Language servers implement the Language Server Protocol to provide code intelligence (hover tooltips, jump to definition, find references).
We have built some language servers ourself (Go, Java, TypeScript/JavaScript, Python, PHP), and we can also integrate language servers built by the community by wrapping them with lsp-adapter.
query-runner (code)
Periodically runs saved searches and sends notification emails.
repo-updater (code)
Repo-updater (which may get renamed since it does more than that) tracks the state of repos, and is responsible for automatically scheduling updates ("git fetch" runs) using gitserver. Other apps which desire updates or fetches should be telling repo-updater, rather than using gitserver directly, so repo-updater can take their changes into account.
searcher (code)
Provides on-demand search for repositories. It scans through a git archive fetched from gitserver to find results.
indexed-search/zoekt (code)
Provides search results for repositories that have been indexed.

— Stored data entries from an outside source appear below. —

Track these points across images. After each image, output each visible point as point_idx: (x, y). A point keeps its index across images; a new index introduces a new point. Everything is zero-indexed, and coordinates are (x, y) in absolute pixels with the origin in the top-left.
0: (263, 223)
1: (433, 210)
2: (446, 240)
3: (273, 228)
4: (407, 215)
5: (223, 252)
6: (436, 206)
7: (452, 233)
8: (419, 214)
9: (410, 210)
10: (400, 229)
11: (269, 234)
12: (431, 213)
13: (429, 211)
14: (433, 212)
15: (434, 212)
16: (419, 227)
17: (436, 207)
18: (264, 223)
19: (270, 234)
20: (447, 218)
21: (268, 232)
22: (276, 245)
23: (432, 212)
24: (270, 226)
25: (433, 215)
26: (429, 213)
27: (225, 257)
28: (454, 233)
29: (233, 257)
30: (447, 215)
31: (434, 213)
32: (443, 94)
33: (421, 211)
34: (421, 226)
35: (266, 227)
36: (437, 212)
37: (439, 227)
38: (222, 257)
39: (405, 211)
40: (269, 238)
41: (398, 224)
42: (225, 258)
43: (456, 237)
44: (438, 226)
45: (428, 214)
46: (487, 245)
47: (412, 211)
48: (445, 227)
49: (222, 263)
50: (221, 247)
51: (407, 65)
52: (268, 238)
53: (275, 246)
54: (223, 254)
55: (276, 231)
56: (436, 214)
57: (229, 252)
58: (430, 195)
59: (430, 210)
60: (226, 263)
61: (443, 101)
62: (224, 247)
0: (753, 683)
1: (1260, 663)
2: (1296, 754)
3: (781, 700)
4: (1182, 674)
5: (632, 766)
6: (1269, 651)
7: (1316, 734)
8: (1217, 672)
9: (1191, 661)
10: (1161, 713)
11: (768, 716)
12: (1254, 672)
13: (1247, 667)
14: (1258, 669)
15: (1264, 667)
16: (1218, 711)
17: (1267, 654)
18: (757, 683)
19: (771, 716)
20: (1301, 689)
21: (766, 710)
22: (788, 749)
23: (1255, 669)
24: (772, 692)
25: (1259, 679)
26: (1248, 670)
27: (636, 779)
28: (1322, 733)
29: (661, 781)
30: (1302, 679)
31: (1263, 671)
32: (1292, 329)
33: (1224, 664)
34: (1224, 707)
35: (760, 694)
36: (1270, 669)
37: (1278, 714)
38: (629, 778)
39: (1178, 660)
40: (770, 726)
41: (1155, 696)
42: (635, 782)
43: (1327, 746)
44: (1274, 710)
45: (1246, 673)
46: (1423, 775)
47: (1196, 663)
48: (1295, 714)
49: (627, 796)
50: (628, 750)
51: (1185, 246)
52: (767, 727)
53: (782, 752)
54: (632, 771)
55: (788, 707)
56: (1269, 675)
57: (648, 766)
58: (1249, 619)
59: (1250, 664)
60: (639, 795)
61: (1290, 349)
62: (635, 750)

This is a paid feature.
We forked https://github.com/google/zoekt.
symbols (code)
Indexes symbols in repositories using Ctags.
syntect (code)
Syntect is a Rust service that is responsible for syntax highlighting.
We publish browser extensions for Chrome, Firefox, and Safari, that provide code intelligence (hover tooltips, jump to definition, find references) when browsing code on code hosts. By default it works for open-source code, but it also works for private code if your company has a Sourcegraph deployment.
It uses GraphQL APIs exposed by the frontend to fetch data.
Editor extensions (docs)
Our editor extensions provide lightweight hooks into Sourcegraph, currently.